:: Information ::

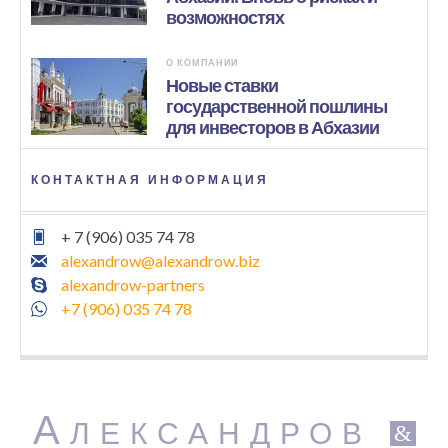
возможностях
О КОМПАНИИ
Новые ставки
государственной пошлины
для инвесторов в Абхазии
КОНТАКТНАЯ ИНФОРМАЦИЯ
+ 7 (906) 035 74 78
alexandrow@alexandrow.biz
alexandrow-partners
+7 (906) 035 74 78
А
ЛЕКСАНДРОВ
&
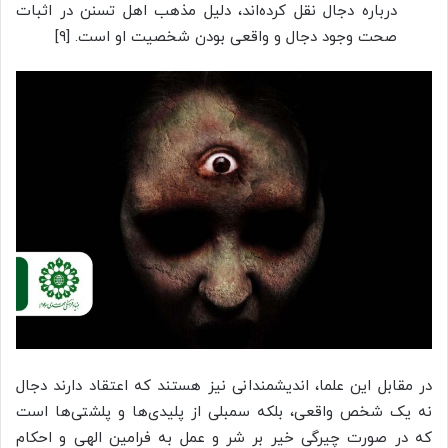
درباره دجال نقل کرده‌اند، دلیل مذهب اهل تسنن در اثبات
صحت وجود دجال و واقعی بودن شخصیت او است. [۹]
در مقابل این علما، اندیشمندانی نیز هستند که اعتقاد دارند دجال
نه یک شخص واقعی، بلکه سمبلی از پلیدی‌ها و پلشتی‌ها است
که در صورت چیرگی خیر بر شر و عمل به فرامین الهی و احکام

:::

Present every line of text from the items above as one numbered list, skipping any blank lines and leaving the pictures out.

1. возможностях
2. О КОМПАНИИ
3. Новые ставки
4. государственной пошлины
5. для инвесторов в Абхазии
6. КОНТАКТНАЯ ИНФОРМАЦИЯ
7. + 7 (906) 035 74 78
8. alexandrow@alexandrow.biz
9. alexandrow-partners
10. +7 (906) 035 74 78
11. А
12. ЛЕКСАНДРОВ
13. &
14. درباره دجال نقل کرده‌اند، دلیل مذهب اهل تسنن در اثبات
15. صحت وجود دجال و واقعی بودن شخصیت او است. [۹]
16. در مقابل این علما، اندیشمندانی نیز هستند که اعتقاد دارند دجال
17. نه یک شخص واقعی، بلکه سمبلی از پلیدی‌ها و پلشتی‌ها است
18. که در صورت چیرگی خیر بر شر و عمل به فرامین الهی و احکام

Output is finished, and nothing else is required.